● **What the exercise asks**: Reproduce the records below verbatim, from the line containing "pose: elev=283.9 azim=54.5" up to and including the line containing "Dot at: (264, 215)".
## BEGIN Information shown
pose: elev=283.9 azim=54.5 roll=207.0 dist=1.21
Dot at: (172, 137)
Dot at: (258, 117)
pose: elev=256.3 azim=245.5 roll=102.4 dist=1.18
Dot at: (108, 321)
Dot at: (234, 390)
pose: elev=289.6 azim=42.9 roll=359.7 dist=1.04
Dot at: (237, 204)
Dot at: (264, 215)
## END Information shown
## BEGIN Information shown
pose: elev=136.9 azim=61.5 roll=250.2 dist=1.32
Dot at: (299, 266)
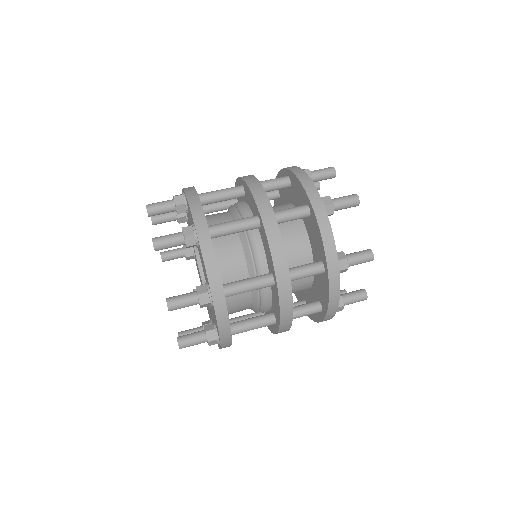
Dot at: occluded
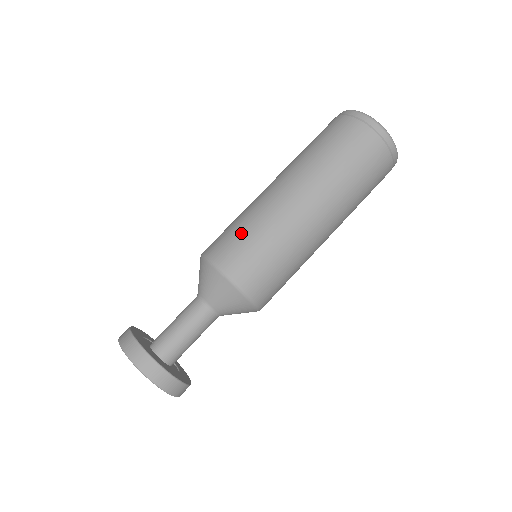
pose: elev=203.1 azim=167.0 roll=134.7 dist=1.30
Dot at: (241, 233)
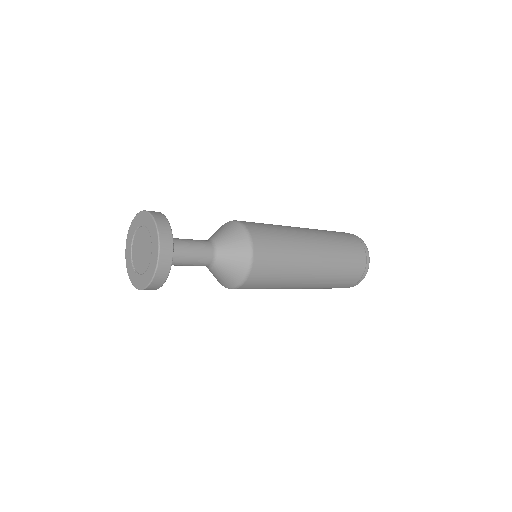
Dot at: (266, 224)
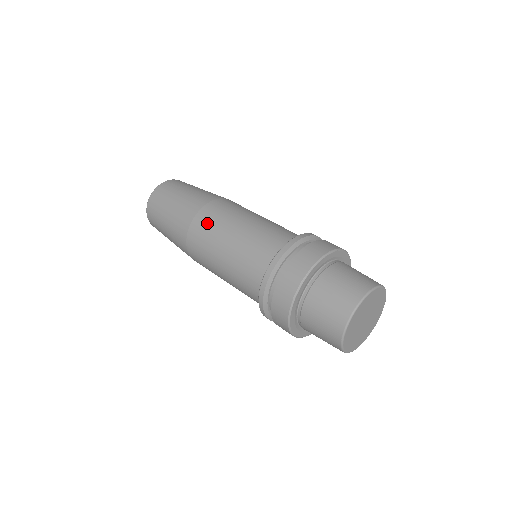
## END Information shown
## BEGIN Information shown
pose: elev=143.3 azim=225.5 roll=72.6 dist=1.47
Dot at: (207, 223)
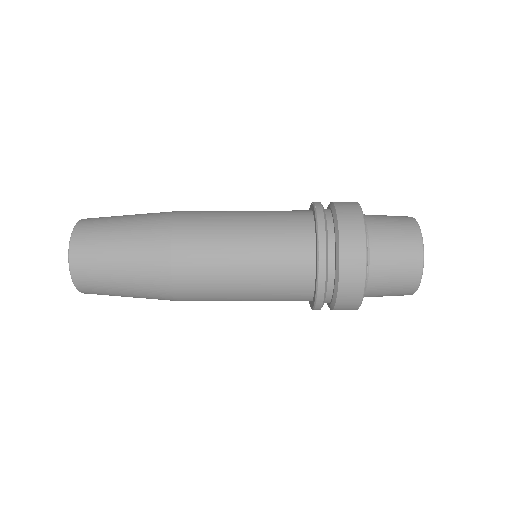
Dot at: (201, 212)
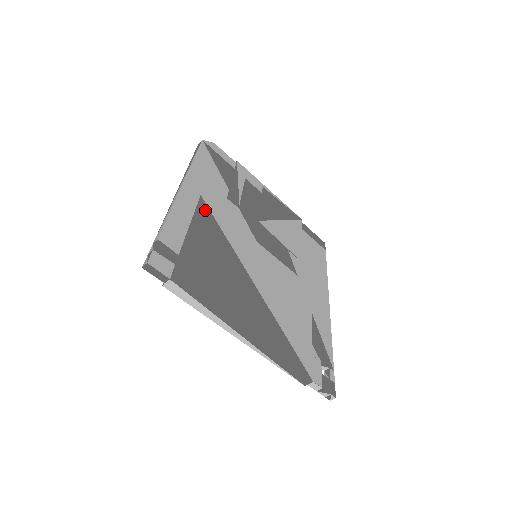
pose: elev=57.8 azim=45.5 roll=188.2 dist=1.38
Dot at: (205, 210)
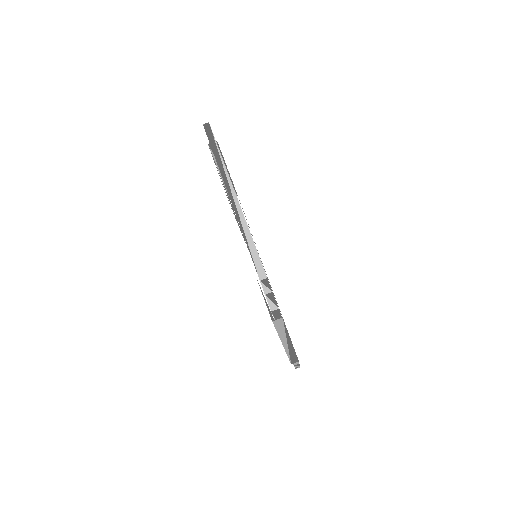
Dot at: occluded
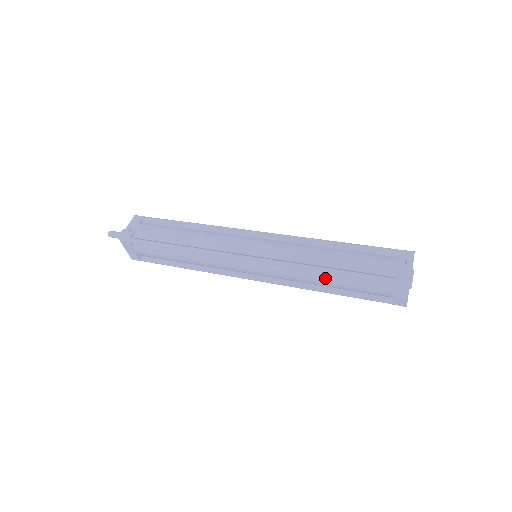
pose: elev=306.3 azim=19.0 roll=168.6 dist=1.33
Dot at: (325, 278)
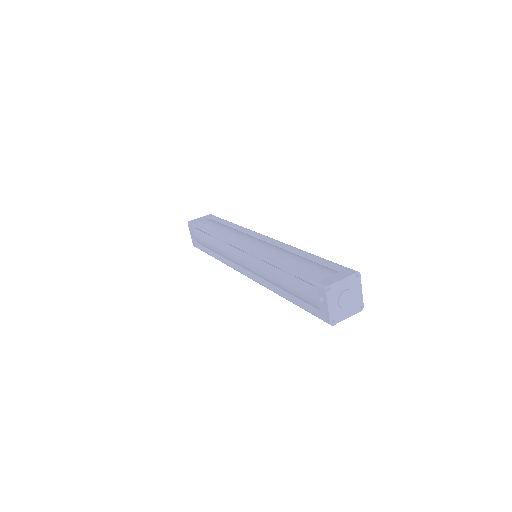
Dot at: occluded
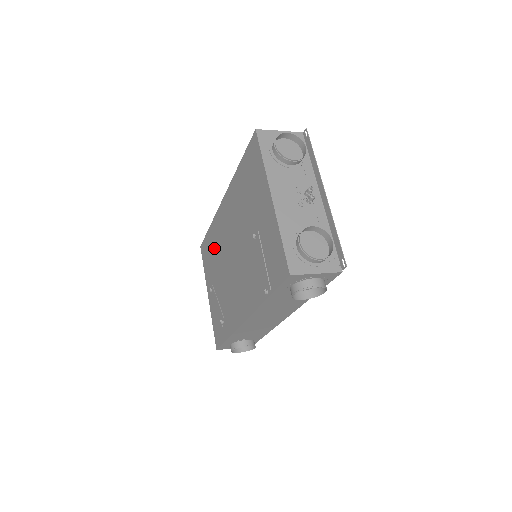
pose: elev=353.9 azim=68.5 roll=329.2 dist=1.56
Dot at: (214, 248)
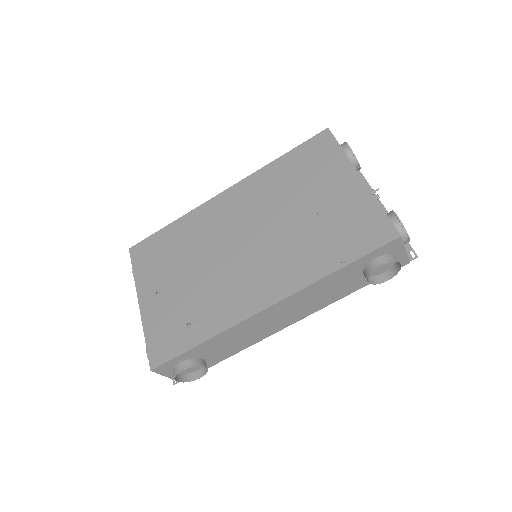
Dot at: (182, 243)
## END Information shown
● **Exercise output**:
pose: elev=283.9 azim=54.5 roll=207.0 dist=1.21
Dot at: (172, 137)
Dot at: (258, 117)
pose: elev=256.3 azim=245.5 roll=102.4 dist=1.18
Dot at: (108, 321)
Dot at: (234, 390)
pose: elev=289.6 azim=42.9 roll=359.7 dist=1.04
Dot at: (237, 204)
Dot at: (264, 215)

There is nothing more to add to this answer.